Following the last inspection, we asked the provider to complete an action plan to show what they would do and by when to improve the key questions Safe, Effective and Well-Led to at least good. At this inspection we found the provider had made improvements and had addressed these shortfalls. People’s consent was now recorded. Staff had more training opportunities in relevant areas of care. The provider had put in place a schedule of audits as part of its quality assurance check of the service.
Howard Court Care Home is a ‘care home’. People in care homes receive accommodation and nursing or personal care as single package under one contractual agreement. CQC regulates both the premises and the care provided, and both were looked at during this inspection.
Howard Court Care Home accommodates up to 28 people in one adapted building. There were 24 people living here at the time of this inspection, including people who were living with dementia.
The home had a registered manager who had worked there for several years. A registered manager is a person who has registered with the Care Quality Commission to manage the service. Like registered providers, they are ‘registered persons’. Registered persons have legal responsibility for meeting the requirements in the Health and Social Care Act 2008 and associated Regulations about how the service is run.
People and relatives said the home was a safe and friendly place to live. Staff understood how to report any concerns. The provider carried out checks to make sure only suitable staff were employed. People were assisted with their medicines in a safe way. The home was clean and comfortable.
People told us they were happy with the care and felt there were enough staff to assist them. They told us staff responded quickly to any requests for support. People’s consent and permission was sought. If people were subject to any restrictions to keep them safe, such as giving medicines in a disguised way, this had been arranged in people’s best interests.

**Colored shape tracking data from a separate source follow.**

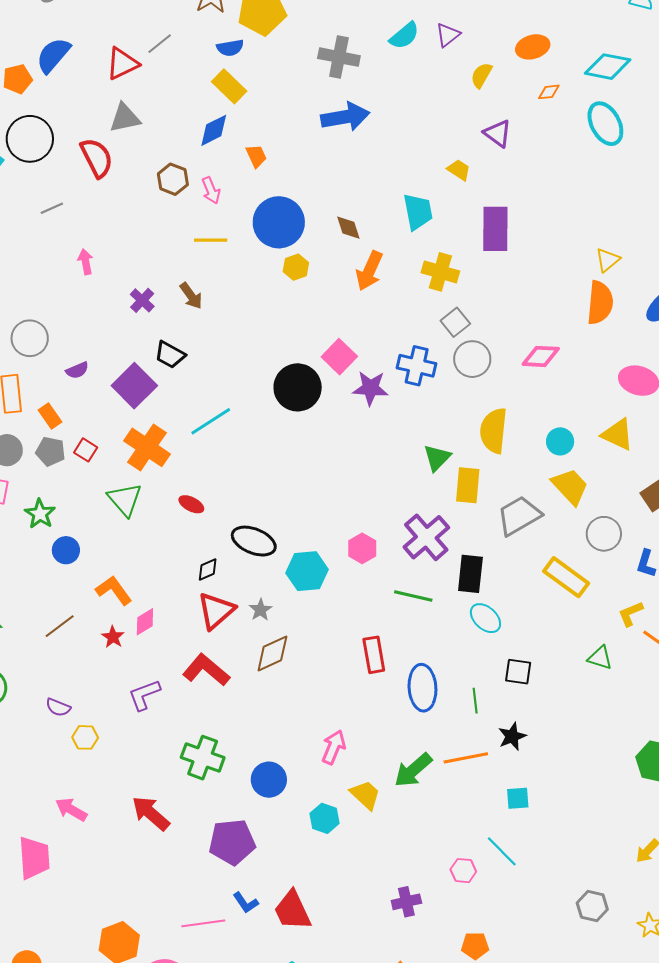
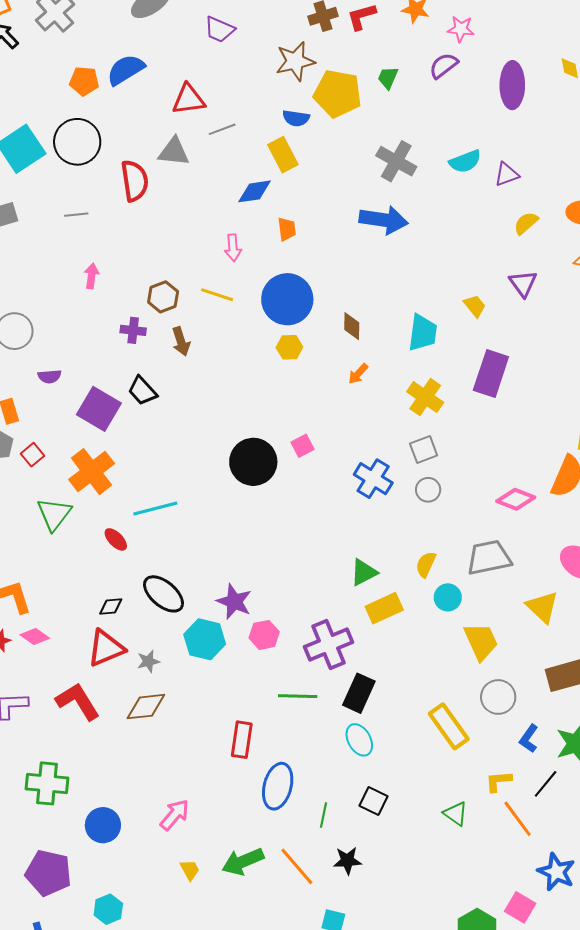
gray line: (160, 44) -> (222, 129), moved
brown hexagon: (173, 179) -> (163, 297), moved
orange arrow: (369, 271) -> (358, 374), size x0.6
purple cross: (142, 300) -> (133, 330), turned 35
pink diamond: (541, 356) -> (516, 499), moved
pink square: (339, 357) -> (303, 446), size x0.7
gray circle: (472, 359) -> (428, 490), size x0.7
purple square: (134, 386) -> (99, 409), turned -33
purple star: (371, 388) -> (234, 602), moved
cyan line: (211, 421) -> (155, 508), moved
yellow semicircle: (494, 431) -> (426, 564), size x0.6
cyan circle: (560, 441) -> (448, 597), moved
yellow rectangle: (468, 485) -> (384, 608), turned 42
gray trapezoid: (519, 516) -> (489, 558), moved
green line: (413, 596) -> (298, 696), turned -30
pink diamond: (145, 622) -> (35, 637), turned 48
green cross: (203, 758) -> (47, 783), turned -33
orange line: (466, 758) -> (297, 866), turned 42
yellow trapezoid: (365, 795) -> (190, 870), size x0.7
cyan hexagon: (325, 818) -> (108, 909), moved

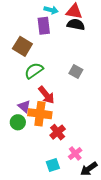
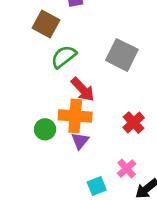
gray square: (76, 71) -> (122, 55), size x1.6
purple triangle: (24, 106) -> (80, 141), moved, turned 32
red cross: (58, 132) -> (134, 123), moved

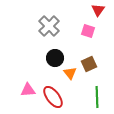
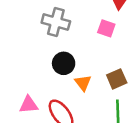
gray cross: (49, 26) -> (56, 22), turned -30
brown square: (89, 64) -> (117, 79), moved

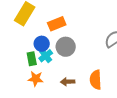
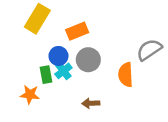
orange star: (36, 79) -> (30, 95), moved
orange semicircle: (96, 80) -> (126, 75), moved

Before people moved to the home their needs were assessed to make sure the home could provide the right care. Staff said they had good training and support to care for people in the right way. Staff worked well with other health agencies and people were supported to access health services.
People said the meals were “very good”. They had choices about their meals and where to dine. Staff encouraged people to eat and drink enough and used fortifying drinks to help people to keep their weight up.
People felt the staff were caring and friendly. There were good relationships between people and staff and a warm, positive atmosphere in the home. Staff spoke to people in a respectful and s sensitive way. People’s individual choices were respected and their dignity was upheld. People’s needs were supported with compassion at the end stages of their lives.
People received personalised care that was based on their unique preferences and needs. Staff were knowledgeable about people’s individual care needs and how they wanted to be assisted. People had opportunities to join in activities or go out with staff from time to time.
People, relatives and professionals said the management team were open and approachable. People and staff had opportunities to make suggestions about the service.
The provider had made some improvements to its quality assurance checks to make sure any shortfalls were identified and acted upon. The provider was also introducing new technology to support the service. This included a computerised management tool to check when staff training was due. Computerised care records were also being developed so, in future, staff would have instant access to people’s records wherever they were in the home.